I had a fun troubleshooting session where I gave the LLM a tool for looking up CloudTrail events, and it would eat up all of its context from the raw results of those queries across a large date range. I ended up adding logic to the Event lookup tools to redact the data down to only the fields that were critical (UserName, UserAgent, EventName, Time, and EventId). If I had been using an actual SIEM, this probably would have been easier, but the challenge of sending only the relevant data to the LLM and preserving valuable context would absolutely still exist.

Final thoughts:

  • No, I don't think we will be replacing skilled analysts anytime soon with an army of LLM agents. Human in the loop is going to be here for a long time. Even then, who will build the plumbing for all of that?

  • Real environments are dirty, undocumented, and disorganized snowflakes. This was my personal AWS Lab environment, which is much more simplistic.

  • On the more positive: I do feel LLMs have a lot of utility for those who are building SOAR automations. Tons of effort is spent on parsing out specific fields and using that to select the correct actions to take. Instead of that, we could build playbooks that can handle multiple classes of alerts, are resistant to upstream schema modifications (when data source formats change), and can even handle scenarios not previously identified. Using LLMs to route and tie together the correct deterministic actions for an alert to better help a human make an escalation decision is where I see this going.

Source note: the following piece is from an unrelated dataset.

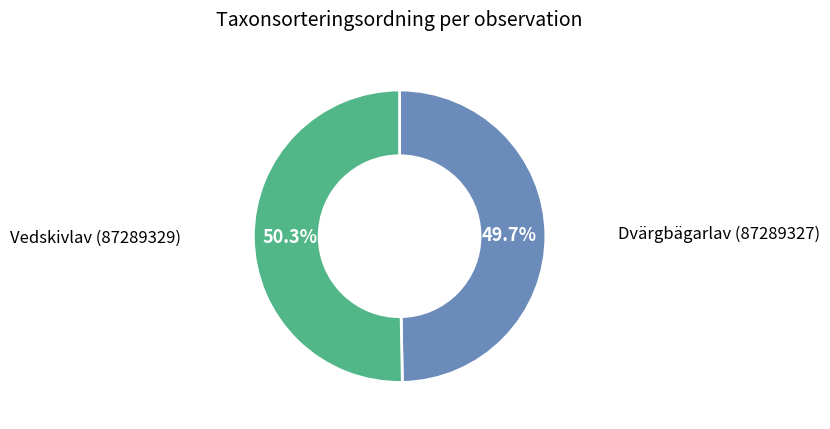

How many segments does this pie chart have?

2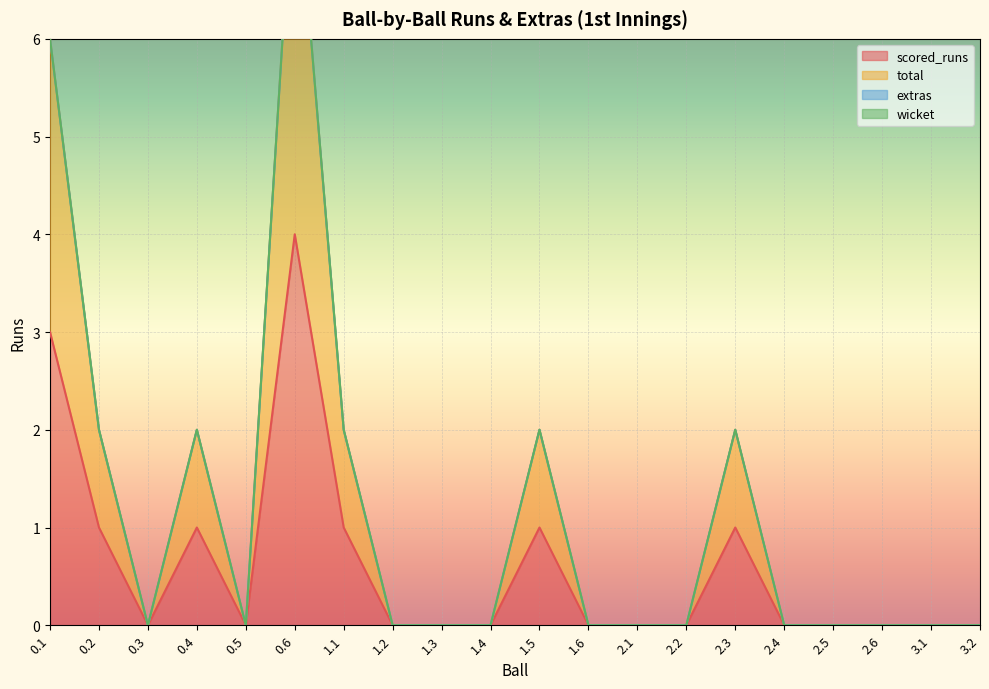

Where is the first local maximum for total?

0.4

  • There is LOTS of engineering to be had: managing what should be deterministic vs what the LLM handles, context windows, data engineering, cost management, etc. Turns out your AI Agent is just.... GASP.... software. Oh, and you can even write tests for your agent using evals

  • I am excited and optimistic about the future here. I also had a blast building this, and am going to continue to iterate on it.

  • Some people say LLMs/GenAI is overhyped, and others say it is an incredibly useful technology. What if it is both?